Ectopic Expression of Jatropha curcas TREHALOSE-6-PHOSPHATE PHOSPHATASE J Causes Late-Flowering and Heterostylous Phenotypes in Arabidopsis but not in Jatropha
CAS Key Laboratory of Tropical Plant Resources and Sustainable Use, Xishuangbanna Tropical Botanical Garden, The Innovative Academy of Seed Design, Chinese Academy of Sciences, Menglun, Mengla, Yunnan 666303, China
College of Life Sciences, University of Chinese Academy of Sciences, Beijing 100049, China
Authors to whom correspondence should be addressed.
Int. J. Mol. Sci. 2019, 20(9), 2165; https://doi.org/10.3390/ijms20092165
Received: 28 March 2019 / Revised: 27 April 2019 / Accepted: 30 April 2019 / Published: 1 May 2019
(This article belongs to the Section Molecular Plant Sciences)

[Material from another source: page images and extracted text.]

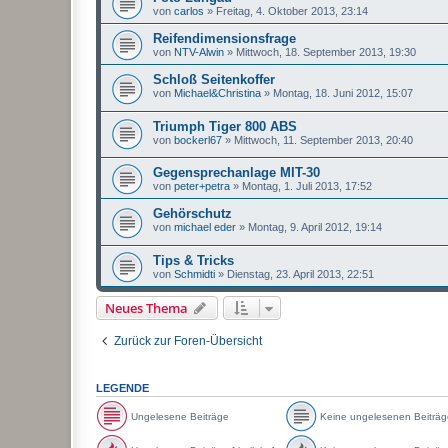
von
carlos
»
Freitag, 4. Oktober 2013, 23:14
Reifendimensionsfrage
von
NTV-Alwin
»
Mittwoch, 18. September 2013, 19:30
Schloß Seitenkoffer
von
Michael&Christina
»
Montag, 18. Juni 2012, 15:07
Triumph Tiger 800 ABS
von
bockerl67
»
Mittwoch, 11. September 2013, 20:40
Gegensprechanlage MIT-30
von
peter+petra
»
Montag, 1. Juli 2013, 17:52
Gehörschutz
von
michael eder
»
Montag, 9. April 2012, 19:14
Tips & Tricks
von
Schmidti
»
Dienstag, 23. April 2013, 22:51
Neues Thema
Zurück zur Foren-Übersicht
LEGENDE
Ungelesene Beiträge
Keine ungelesenen Beiträg
U
K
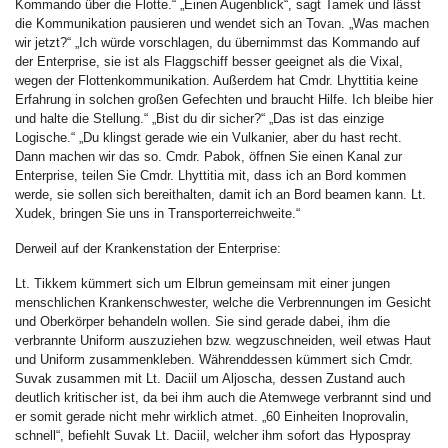
Kommando über die Flotte.“ „Einen Augenblick“, sagt Tamek und lässt
die Kommunikation pausieren und wendet sich an Tovan. „Was machen
wir jetzt?“ „Ich würde vorschlagen, du übernimmst das Kommando auf
der Enterprise, sie ist als Flaggschiff besser geeignet als die Vixal,
wegen der Flottenkommunikation. Außerdem hat Cmdr. Lhyttitia keine
Erfahrung in solchen großen Gefechten und braucht Hilfe. Ich bleibe hier
und halte die Stellung.“ „Bist du dir sicher?“ „Das ist das einzige
Logische.“ „Du klingst gerade wie ein Vulkanier, aber du hast recht.
Dann machen wir das so. Cmdr. Pabok, öffnen Sie einen Kanal zur
Enterprise, teilen Sie Cmdr. Lhyttitia mit, dass ich an Bord kommen
werde, sie sollen sich bereithalten, damit ich an Bord beamen kann. Lt.
Xudek, bringen Sie uns in Transporterreichweite.“
Derweil auf der Krankenstation der Enterprise:
Lt. Tikkem kümmert sich um Elbrun gemeinsam mit einer jungen
menschlichen Krankenschwester, welche die Verbrennungen im Gesicht
und Oberkörper behandeln wollen. Sie sind gerade dabei, ihm die
verbrannte Uniform auszuziehen bzw. wegzuschneiden, weil etwas Haut
und Uniform zusammenkleben. Währenddessen kümmert sich Cmdr.
Suvak zusammen mit Lt. Daciil um Aljoscha, dessen Zustand auch
deutlich kritischer ist, da bei ihm auch die Atemwege verbrannt sind und
er somit gerade nicht mehr wirklich atmet. „60 Einheiten Inoprovalin,
schnell“, befiehlt Suvak Lt. Daciil, welcher ihm sofort das Hypospray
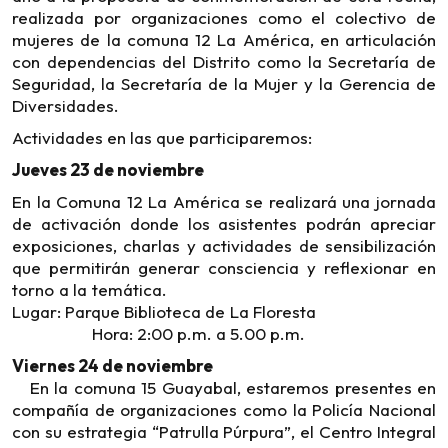
realizada por organizaciones como el colectivo de
mujeres de la comuna 12 La América, en articulación
con dependencias del Distrito como la Secretaría de
Seguridad, la Secretaría de la Mujer y la Gerencia de
Diversidades.
Actividades en las que participaremos:
Jueves 23 de noviembre
En la Comuna 12 La América se realizará una jornada
de activación donde los asistentes podrán apreciar
exposiciones, charlas y actividades de sensibilización
que permitirán generar consciencia y reflexionar en
torno a la temática.
Lugar: Parque Biblioteca de La Floresta
Hora: 2:00 p.m. a 5.00 p.m.
Viernes 24 de noviembre
En la comuna 15 Guayabal, estaremos presentes en
compañía de organizaciones como la Policía Nacional
con su estrategia “Patrulla Púrpura”, el Centro Integral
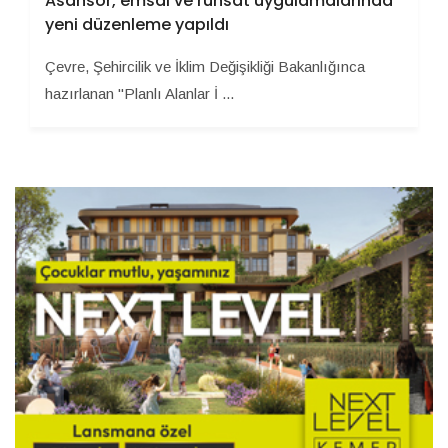
Asansör, emsal ve ruhsat uygulamalarında
yeni düzenleme yapıldı
Çevre, Şehircilik ve İklim Değişikliği Bakanlığınca
hazırlanan "Planlı Alanlar İ ...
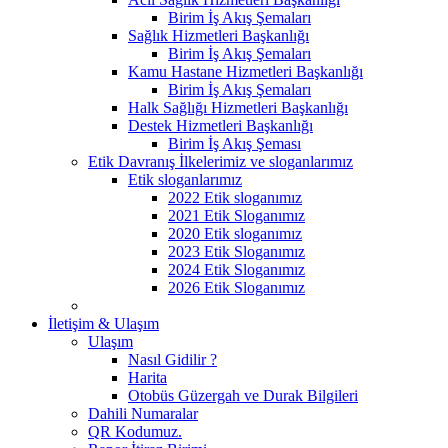
Birim İş Akış Şemaları
Sağlık Hizmetleri Başkanlığı
Birim İş Akış Şemaları
Kamu Hastane Hizmetleri Başkanlığı
Birim İş Akış Şemaları
Halk Sağlığı Hizmetleri Başkanlığı
Destek Hizmetleri Başkanlığı
Birim İş Akış Şeması
Etik Davranış İlkelerimiz ve sloganlarımız
Etik sloganlarımız
2022 Etik sloganımız
2021 Etik Sloganımız
2020 Etik sloganımız
2023 Etik Sloganımız
2024 Etik Sloganımız
2026 Etik Sloganımız
İletişim & Ulaşım
Ulaşım
Nasıl Gidilir ?
Harita
Otobüs Güzergah ve Durak Bilgileri
Dahili Numaralar
QR Kodumuz.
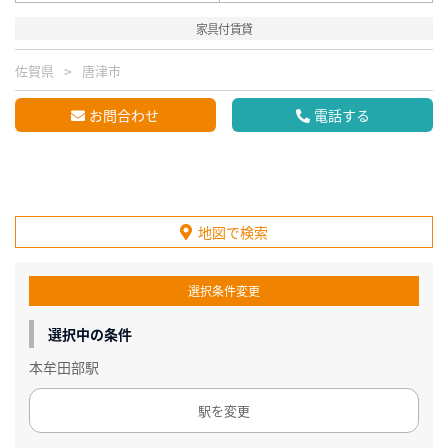
家具付賃貸
佐賀県
唐津市
お問合わせ
電話する
地図で検索
選択条件変更
選択中の条件
本牟田部駅
駅を変更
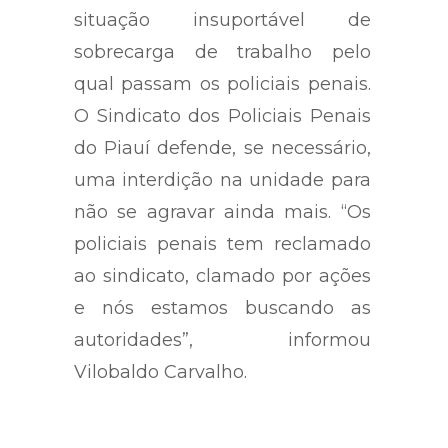
situação insuportável de
sobrecarga de trabalho pelo
qual passam os policiais penais.
O Sindicato dos Policiais Penais
do Piauí defende, se necessário,
uma interdição na unidade para
não se agravar ainda mais. “Os
policiais penais tem reclamado
ao sindicato, clamado por ações
e nós estamos buscando as
autoridades”, informou
Vilobaldo Carvalho.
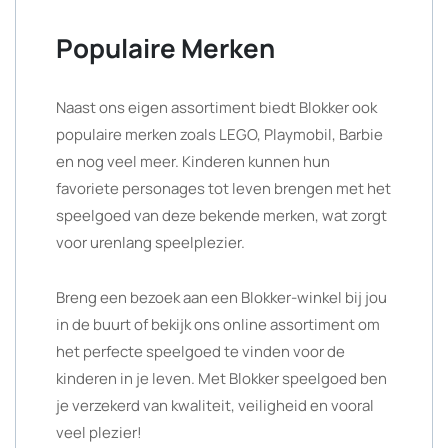
Populaire Merken
Naast ons eigen assortiment biedt Blokker ook
populaire merken zoals LEGO, Playmobil, Barbie
en nog veel meer. Kinderen kunnen hun
favoriete personages tot leven brengen met het
speelgoed van deze bekende merken, wat zorgt
voor urenlang speelplezier.
Breng een bezoek aan een Blokker-winkel bij jou
in de buurt of bekijk ons online assortiment om
het perfecte speelgoed te vinden voor de
kinderen in je leven. Met Blokker speelgoed ben
je verzekerd van kwaliteit, veiligheid en vooral
veel plezier!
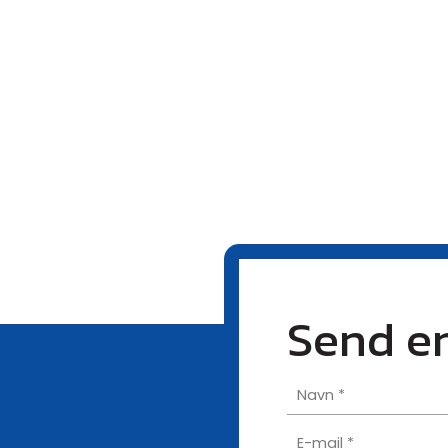
Send e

Trehalose-6-phosphate (T6P) phosphatase (TPP), a dephosphorylating enzyme, catalyzes the dephosphorylation of T6P, generating trehalose. In Jatropha, we found six members of the TPP family. Five of them JcTPPA, JcTPPC, JcTPPD, JcTPPG, and JcTPPJ are highly expressed in female flowers or male flowers, or both, suggesting that members of the JcTPP family may participate in flower development in Jatropha. The wide expression of JcTPPJ gene in various organs implied its versatile roles and thus was chosen for unraveling its biological functions during developmental process. We constructed an overexpression vector of JcTPPJ cDNA driven by the cauliflower mosaic virus (CaMV) 35S promoter for genetic transformation. Compared with control Arabidopsis plants, 35S:JcTPPJ transgenic Arabidopsis plants presented greater sucrose contents in their inflorescences and displayed late-flowering and heterostylous phenotypes. Exogenous application of sucrose to the inflorescence buds of wild-type Arabidopsis repressed the development of the perianth and filaments, with a phenocopy of the 35S:JcTPPJ transgenic Arabidopsis. These results suggested that the significantly increased sucrose level in the inflorescence caused (or induced) by JcTTPJ overexpression, was responsible for the formation of heterostylous flower phenotype. However, 35S:JcTPPJ transgenic Jatropha displayed no obvious phenotypic changes, implying that JcTPPJ alone may not be sufficient for regulating flower development in Jatropha. Our results are helpful for understanding the function of TPPs, which may regulate flower organ development by manipulating the sucrose status in plants.